# [Text under study]
A researcher at the University of Missouri-Columbia, (MU) USA, through an intense study, has found that playing violent games alters a person’s brain function and de-sensitizes chronic players to real world violence.

Bruce Bartholow, assistant professor - psychological sciences, MU, said, “Most of us naturally have a strong aversion to the sight of blood and gore. Surgeons and soldiers may need to overcome these reactions, in order to perform their duties. But, for most people, a diminished reaction to the effects of violence is not adaptive. It can reduce inhibitions against aggressive behavior and increase the possibility of inflicting violence on others.”

Bartholow, along with Brad Bushman from the University of Michigan and Marc Sestir at the University of North Carolina at Chapel Hill, asked 39 male undergraduate students how often they played their five favourite video games, and how violent the games were. After which, the researchers showed participants a series of images on a computer screen, including emotionally neutral images, such as a man riding a bicycle; violent images, such as a man holding a gun to another man’s head; and negative, but non-violent images, such as a dead dog. As participants viewed these images, the researchers measured a type of brainwave, known as P300, which is believed to reflect how people evaluate images like these.

After viewing the pictures, participants were told that the last part of the experiment involved a competition with another participant, to see who could press a button faster following a series of tones. Before each tone, participants set the level of a noise blast that their opponent would receive if the opponent lost. In reality there was no opponent.

The researchers found that the participants who routinely played violent video games showed less brain reactivity, measured by diminished amplitude of the P300 brainwaves, when they viewed the violent images compared to the equally negative, non-violent image. They also found that the smaller a participant’s brain response to violent images, the more aggressively he behaved during the final part of the experiment.

Barthlow said, These findings are among the first to link chronic violent video game play, diminished brain responses and aggressive behavior. People often assume that any negative effects of playing violent games are short-lived, but these results suggest that repeated exposure to violent video games has lasting negative consequences for both brain function and behaviour.

# [Collected data]
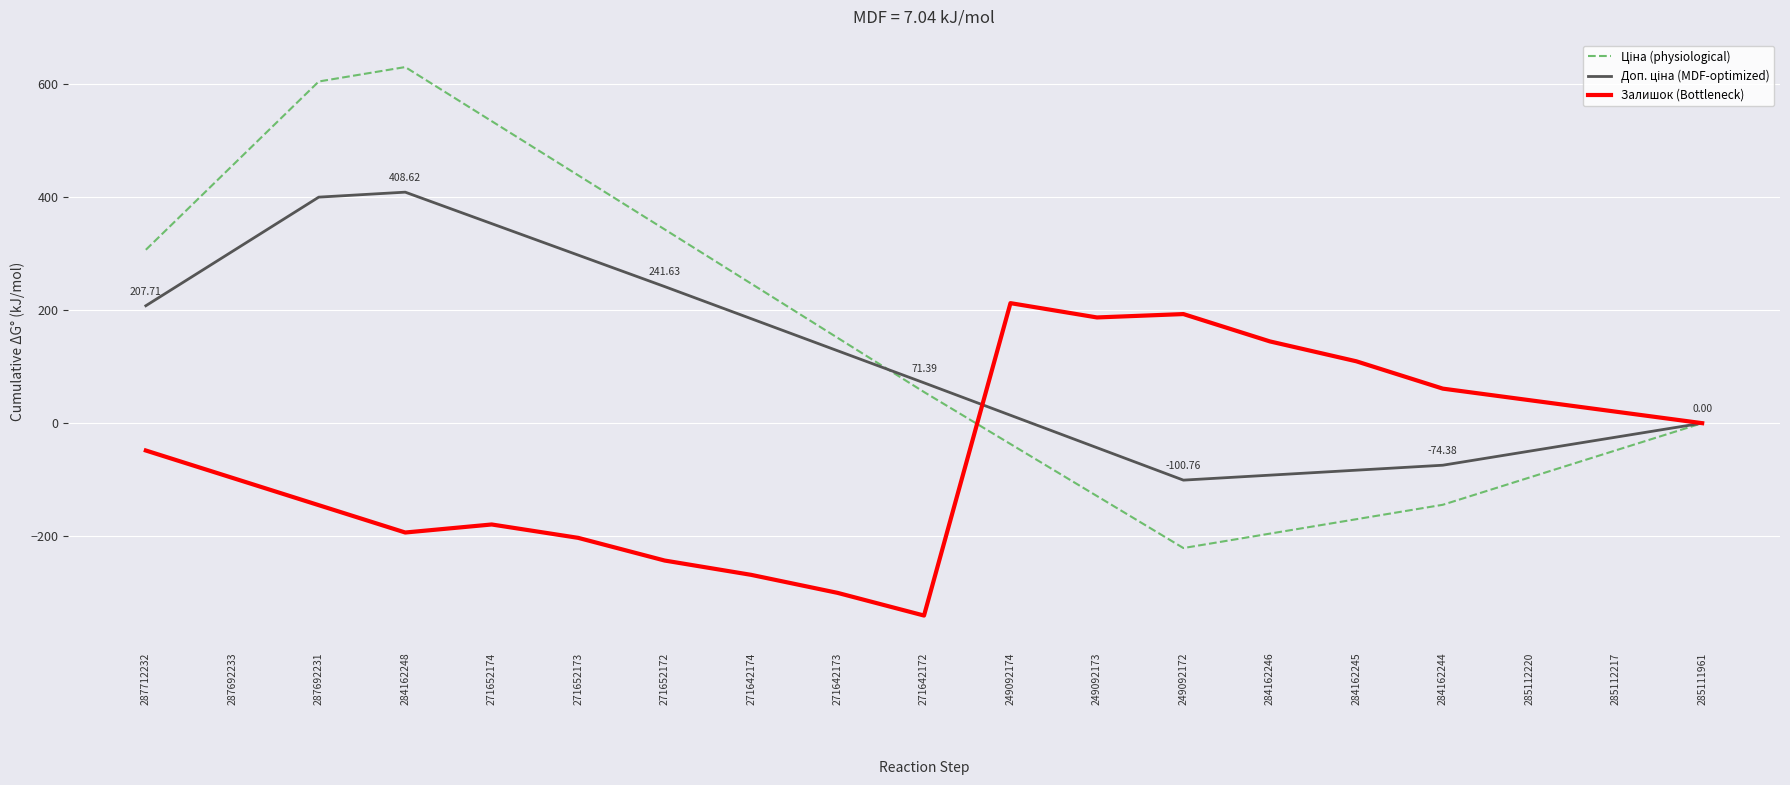

What is the total value across all series at 271652174?

708.0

# [Tasks]
• 1. In the article on violent video games and the brain, how many students took part in the study?
• 2. From the article on violent video games and the brain, give again word for word the part that begins with "After viewing the" and ends with "was no opponent.".

# [Answers]
• 1. 39 male undergraduate students.

• 2.
After viewing the pictures, participants were told that the last part of the experiment involved a competition with another participant, to see who could press a button faster following a series of tones. Before each tone, participants set the level of a noise blast that their opponent would receive if the opponent lost. In reality there was no opponent.